Compared to the 100 nursing homes in Missouri, SHERBROOKE VILLAGE's overall rating (3 stars) is above the state average of 2.5, staff turnover (80%) is significantly higher than the state average of 46%, and health inspection rating (3 stars) is at the national benchmark.

What Should Families Ask When Visiting Sherbrooke Village?

Based on this facility's data, families visiting should ask: "What changes have been made since the serious inspection findings, and how are you preventing similar issues?" "How do you ensure continuity of care given staff turnover, and what is your staff retention strategy?" "Can you walk me through typical staffing levels on day, evening, and night shifts?" "Can I visit during a mealtime to observe dining assistance and food quality?" These questions are particularly relevant given the facility's Immediate Jeopardy citations, the facility's high staff turnover rate, and the below-average staffing rating.

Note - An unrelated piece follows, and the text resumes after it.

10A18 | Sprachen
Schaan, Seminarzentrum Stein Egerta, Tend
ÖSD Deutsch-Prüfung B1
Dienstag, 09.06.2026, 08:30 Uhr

Is Sherbrooke Village Safe?

Based on CMS inspection data, SHERBROOKE VILLAGE has documented safety concerns. Inspectors have issued 1 Immediate Jeopardy citation (the most serious violation level indicating risk of serious injury or death). The facility has a 3-star overall rating and ranks #1 of 100 nursing homes in Missouri. Families considering this facility should ask detailed questions about what corrective actions have been taken since these incidents.

Do Nurses at Sherbrooke Village Stick Around?

Staff turnover at SHERBROOKE VILLAGE is high. At 80%, the facility is 33 percentage points above the Missouri average of 46%. Registered Nurse turnover is particularly concerning at 80%. RNs handle complex medical decisions and coordinate care — frequent RN changes can directly impact care quality. High turnover means new staff may not know residents' individual needs, medications, or preferences. It can also be disorienting for residents, especially those with dementia who rely on familiar faces. Families should ask: What is causing the turnover? What retention programs are in place? How do you ensure care continuity during staff transitions?

Was Sherbrooke Village Ever Fined?

SHERBROOKE VILLAGE has no federal fines on record. CMS issues fines when nursing homes fail to meet care standards or don't correct problems found during inspections. The absence of fines suggests the facility has either maintained compliance or corrected any issues before penalties were assessed. This is a positive indicator, though families should still review recent inspection reports for the full picture.

Is Sherbrooke Village on Any Federal Watch List?

SHERBROOKE VILLAGE is not on any federal watch list. The most significant is the Special Focus Facility (SFF) program, which identifies the bottom 1% of nursing homes nationally based on persistent, serious quality problems. Not being on this list means the facility has avoided the pattern of deficiencies that triggers enhanced federal oversight. This is a positive indicator, though families should still review the facility's inspection history directly.